What is the role of IBM in the project?
IBM is a partner in the Genographic Project. It is contributing very heavily both towards the design and the execution of the project. IBM is putting the technology infrastructure in place in all the 10 regional centers. We are providing computer systems, softwares, basically the capability to gather the data. Then we are using very sophisticated communication technology, encryption packaging, for sending the data from all the regional centers to the center that we have set up in Washington DC, National Geographic headquarters for storing the data and a good amount of computing infrastructure to analyze the data. The challenge for IBM is in the data analysis because of its scale. What we are really trying to tell is that of all the diverse populations that we see, what is our shared ancestry and how did that diversity come upon. We should be able to weave the fabric of human history of migration and the journey that our ancestors traveled by getting the genetic threads and tying them all together.
If one thinks about the genotype as a set of markers that are being used on an individual and the phenotype as all the cultural traits: languages that you speak, geographic location that you are in today and so on. We are looking for correlation in this space and they constitute an interesting observation in this exercise.

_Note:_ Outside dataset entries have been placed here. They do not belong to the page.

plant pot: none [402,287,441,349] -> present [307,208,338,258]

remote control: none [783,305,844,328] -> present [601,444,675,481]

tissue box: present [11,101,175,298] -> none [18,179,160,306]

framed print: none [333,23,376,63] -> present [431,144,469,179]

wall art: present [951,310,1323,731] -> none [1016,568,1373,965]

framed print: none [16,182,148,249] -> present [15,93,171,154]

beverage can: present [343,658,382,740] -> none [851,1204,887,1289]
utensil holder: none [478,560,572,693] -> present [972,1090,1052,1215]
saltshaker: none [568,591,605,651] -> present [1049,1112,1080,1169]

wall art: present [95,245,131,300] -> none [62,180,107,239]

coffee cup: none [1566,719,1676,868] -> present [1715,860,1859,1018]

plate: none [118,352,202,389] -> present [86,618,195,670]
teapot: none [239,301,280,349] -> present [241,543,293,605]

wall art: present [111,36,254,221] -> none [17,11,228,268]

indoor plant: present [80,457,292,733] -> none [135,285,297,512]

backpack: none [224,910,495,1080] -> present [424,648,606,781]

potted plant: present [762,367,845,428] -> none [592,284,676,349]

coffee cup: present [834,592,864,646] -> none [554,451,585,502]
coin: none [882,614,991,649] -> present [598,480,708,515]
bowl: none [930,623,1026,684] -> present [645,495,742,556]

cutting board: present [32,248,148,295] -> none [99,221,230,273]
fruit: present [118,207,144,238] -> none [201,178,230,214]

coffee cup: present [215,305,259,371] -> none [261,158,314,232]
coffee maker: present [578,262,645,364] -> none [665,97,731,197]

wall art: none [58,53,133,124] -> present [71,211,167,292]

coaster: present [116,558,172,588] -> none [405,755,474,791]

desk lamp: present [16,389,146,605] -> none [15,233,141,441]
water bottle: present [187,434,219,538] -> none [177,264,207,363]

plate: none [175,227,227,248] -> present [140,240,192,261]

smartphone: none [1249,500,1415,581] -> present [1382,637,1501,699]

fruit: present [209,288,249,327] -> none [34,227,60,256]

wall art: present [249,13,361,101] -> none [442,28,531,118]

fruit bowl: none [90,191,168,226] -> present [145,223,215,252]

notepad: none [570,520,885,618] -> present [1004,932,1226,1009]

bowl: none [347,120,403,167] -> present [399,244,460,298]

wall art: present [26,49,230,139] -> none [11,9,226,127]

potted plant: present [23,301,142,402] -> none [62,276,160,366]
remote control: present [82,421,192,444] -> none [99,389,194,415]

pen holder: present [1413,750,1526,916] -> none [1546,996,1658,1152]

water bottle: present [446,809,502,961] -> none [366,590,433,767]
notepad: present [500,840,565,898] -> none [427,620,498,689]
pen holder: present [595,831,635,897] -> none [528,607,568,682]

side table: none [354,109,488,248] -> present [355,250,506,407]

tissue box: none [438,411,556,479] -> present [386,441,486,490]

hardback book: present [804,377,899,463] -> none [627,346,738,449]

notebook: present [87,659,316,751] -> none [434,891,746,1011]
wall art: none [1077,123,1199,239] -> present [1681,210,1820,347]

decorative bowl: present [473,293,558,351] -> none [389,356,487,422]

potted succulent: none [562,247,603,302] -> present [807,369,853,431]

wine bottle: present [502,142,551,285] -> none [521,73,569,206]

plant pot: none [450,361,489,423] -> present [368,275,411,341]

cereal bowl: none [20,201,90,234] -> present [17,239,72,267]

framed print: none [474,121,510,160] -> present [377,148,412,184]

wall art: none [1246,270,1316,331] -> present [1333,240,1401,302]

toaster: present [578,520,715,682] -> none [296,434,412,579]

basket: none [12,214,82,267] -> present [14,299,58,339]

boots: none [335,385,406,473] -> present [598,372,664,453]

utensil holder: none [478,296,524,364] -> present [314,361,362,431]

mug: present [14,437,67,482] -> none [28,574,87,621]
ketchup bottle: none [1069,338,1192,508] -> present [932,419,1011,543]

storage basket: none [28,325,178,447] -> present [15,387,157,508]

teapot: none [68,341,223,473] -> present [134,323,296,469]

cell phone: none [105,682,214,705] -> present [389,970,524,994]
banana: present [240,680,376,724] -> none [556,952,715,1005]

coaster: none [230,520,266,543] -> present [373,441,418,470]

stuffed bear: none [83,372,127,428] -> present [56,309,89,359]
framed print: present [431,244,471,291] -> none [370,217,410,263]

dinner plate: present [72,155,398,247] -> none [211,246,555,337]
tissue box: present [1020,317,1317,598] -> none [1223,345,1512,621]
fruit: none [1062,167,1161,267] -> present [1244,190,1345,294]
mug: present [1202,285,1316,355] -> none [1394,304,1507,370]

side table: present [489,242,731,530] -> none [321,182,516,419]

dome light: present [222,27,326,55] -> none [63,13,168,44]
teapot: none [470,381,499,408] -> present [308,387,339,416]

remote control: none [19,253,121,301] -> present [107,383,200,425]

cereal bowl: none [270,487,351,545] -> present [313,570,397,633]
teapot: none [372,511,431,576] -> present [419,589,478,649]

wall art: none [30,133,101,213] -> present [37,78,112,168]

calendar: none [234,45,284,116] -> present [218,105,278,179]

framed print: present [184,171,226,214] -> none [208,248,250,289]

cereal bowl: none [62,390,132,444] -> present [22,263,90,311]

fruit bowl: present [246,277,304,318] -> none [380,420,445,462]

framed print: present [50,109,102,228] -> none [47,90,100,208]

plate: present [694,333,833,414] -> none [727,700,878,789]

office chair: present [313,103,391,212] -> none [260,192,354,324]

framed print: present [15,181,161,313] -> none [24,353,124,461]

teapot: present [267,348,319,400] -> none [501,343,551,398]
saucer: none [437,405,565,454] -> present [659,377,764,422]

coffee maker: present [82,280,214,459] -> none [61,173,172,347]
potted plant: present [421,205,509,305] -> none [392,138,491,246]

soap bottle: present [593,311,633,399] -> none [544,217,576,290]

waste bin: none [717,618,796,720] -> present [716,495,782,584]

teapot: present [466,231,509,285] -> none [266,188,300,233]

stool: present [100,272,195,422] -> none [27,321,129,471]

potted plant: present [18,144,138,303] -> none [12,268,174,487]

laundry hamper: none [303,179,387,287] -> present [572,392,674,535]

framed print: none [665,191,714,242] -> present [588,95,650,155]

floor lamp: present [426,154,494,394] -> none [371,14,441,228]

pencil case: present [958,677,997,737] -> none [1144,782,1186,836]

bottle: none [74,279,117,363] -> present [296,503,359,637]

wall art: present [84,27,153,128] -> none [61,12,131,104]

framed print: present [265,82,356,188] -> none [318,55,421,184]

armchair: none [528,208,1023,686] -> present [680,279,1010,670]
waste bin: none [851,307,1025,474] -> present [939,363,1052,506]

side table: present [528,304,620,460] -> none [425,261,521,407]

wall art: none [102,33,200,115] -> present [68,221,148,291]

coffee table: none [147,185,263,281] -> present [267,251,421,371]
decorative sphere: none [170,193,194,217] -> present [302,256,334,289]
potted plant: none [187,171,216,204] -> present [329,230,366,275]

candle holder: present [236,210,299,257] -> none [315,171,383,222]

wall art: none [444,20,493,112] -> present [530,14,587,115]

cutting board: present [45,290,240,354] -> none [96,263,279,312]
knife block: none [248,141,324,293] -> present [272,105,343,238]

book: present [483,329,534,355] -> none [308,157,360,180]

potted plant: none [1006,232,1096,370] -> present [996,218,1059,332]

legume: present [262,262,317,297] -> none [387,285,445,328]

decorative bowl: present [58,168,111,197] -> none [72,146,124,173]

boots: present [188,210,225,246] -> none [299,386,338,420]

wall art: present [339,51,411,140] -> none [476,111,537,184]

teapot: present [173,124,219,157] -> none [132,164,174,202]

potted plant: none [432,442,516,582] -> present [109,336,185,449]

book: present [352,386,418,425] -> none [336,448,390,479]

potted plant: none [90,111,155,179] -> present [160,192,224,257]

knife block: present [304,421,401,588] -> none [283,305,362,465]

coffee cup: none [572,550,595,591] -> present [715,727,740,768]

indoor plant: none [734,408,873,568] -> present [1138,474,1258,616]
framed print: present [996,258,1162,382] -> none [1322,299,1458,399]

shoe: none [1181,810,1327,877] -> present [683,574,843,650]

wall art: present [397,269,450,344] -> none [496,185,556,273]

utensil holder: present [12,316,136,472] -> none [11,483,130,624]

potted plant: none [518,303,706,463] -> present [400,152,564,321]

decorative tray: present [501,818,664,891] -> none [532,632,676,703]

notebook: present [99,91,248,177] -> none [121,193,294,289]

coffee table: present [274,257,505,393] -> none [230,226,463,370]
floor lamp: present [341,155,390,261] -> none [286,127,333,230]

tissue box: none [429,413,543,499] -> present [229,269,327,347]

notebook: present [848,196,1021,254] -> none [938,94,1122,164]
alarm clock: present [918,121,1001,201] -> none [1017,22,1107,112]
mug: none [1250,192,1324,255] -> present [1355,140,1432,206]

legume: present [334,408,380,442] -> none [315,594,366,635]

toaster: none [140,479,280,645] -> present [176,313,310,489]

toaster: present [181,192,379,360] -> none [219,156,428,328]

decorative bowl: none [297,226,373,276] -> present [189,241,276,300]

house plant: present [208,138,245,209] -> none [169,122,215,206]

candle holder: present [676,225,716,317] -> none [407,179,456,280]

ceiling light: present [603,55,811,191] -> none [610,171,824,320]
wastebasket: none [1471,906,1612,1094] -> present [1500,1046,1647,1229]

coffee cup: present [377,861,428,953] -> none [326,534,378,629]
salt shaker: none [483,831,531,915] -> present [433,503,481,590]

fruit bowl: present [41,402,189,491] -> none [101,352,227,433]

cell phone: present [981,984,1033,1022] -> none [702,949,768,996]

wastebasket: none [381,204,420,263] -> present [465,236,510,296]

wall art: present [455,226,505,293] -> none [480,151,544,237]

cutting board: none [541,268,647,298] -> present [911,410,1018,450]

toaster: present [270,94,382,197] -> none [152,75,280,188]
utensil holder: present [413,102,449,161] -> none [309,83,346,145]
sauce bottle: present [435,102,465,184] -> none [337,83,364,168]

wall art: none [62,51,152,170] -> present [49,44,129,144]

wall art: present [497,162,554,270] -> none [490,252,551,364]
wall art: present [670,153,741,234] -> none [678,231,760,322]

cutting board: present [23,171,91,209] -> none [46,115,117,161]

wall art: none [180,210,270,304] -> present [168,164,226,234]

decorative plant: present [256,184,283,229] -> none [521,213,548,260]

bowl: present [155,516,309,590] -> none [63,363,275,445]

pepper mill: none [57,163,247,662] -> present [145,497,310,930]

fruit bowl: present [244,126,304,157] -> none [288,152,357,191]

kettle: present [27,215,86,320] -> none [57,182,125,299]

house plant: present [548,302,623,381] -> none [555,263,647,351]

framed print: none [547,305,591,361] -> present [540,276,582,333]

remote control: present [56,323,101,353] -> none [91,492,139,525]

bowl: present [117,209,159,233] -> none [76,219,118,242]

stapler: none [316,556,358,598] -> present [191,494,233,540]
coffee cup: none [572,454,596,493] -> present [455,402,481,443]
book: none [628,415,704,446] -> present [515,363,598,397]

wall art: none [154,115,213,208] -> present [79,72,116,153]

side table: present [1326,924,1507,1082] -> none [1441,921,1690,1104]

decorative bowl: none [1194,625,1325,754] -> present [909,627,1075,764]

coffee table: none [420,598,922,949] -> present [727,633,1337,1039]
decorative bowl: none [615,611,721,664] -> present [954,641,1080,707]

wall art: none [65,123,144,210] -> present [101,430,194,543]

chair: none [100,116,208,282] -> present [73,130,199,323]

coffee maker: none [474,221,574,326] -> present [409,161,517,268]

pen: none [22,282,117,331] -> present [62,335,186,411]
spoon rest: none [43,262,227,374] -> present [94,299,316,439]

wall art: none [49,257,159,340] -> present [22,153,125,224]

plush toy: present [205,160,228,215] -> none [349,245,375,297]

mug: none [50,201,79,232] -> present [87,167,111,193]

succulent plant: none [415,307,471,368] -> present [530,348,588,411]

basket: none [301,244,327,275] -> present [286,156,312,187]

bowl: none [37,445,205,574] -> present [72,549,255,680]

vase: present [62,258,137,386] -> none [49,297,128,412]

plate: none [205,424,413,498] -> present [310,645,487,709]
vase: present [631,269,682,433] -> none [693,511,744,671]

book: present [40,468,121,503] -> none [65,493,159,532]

How is it being ensured that the data generated from
the samples will not be misused?
As we are asking people to volunteer perhaps their most personal information - their own DNA, so we have to make sure that it is held with the highest degree of security and privacy. We ensure this through three means. First we gather only that information which is useful for the project and we are not asking for any information other than that. Like for example we are not asking for any medically relevant information. We are not genotyping volunteers for markers that might be indicative of disease traits or any medical outcome. We are only looking for markers that speak of deep ancestry. These essentially are markers on the Y chromosome and on the mitochondrial DNA. The only other information that we know about the volunteer is their gender and that too is self-confessed.
The second aspect is the anonymity of participation. We do not ask volunteers for their name. Each kit has a random code assigned to it on the inside and we have no clue which kit went to whom. So when a person receives a kit, the code is the identifying number, which the person will use to track his data in the project.
The third is our commitment to the project of being very public about anything we do. We will publish research results as and when we arrive at results and will disseminate them through the National Geographic website, channel, magazine and all other means of communication available to us. As the project progresses, we will put all the gathered data in the public domain and will not be patenting any information that is generated out of this data. Our being very public will prevent any accidental abuse of the data by any organization or individual.
Lastly in all the regional centers, the IBM thinkpad provided to collect the data is equipped with a biometric fingerprint scanner in the machine enabling only the authorized people to enter and have look at it. This is another way by which we are ensuring that the data is secure. In this way we are going to address the concerns that people as to how are we going to protect their most personal data.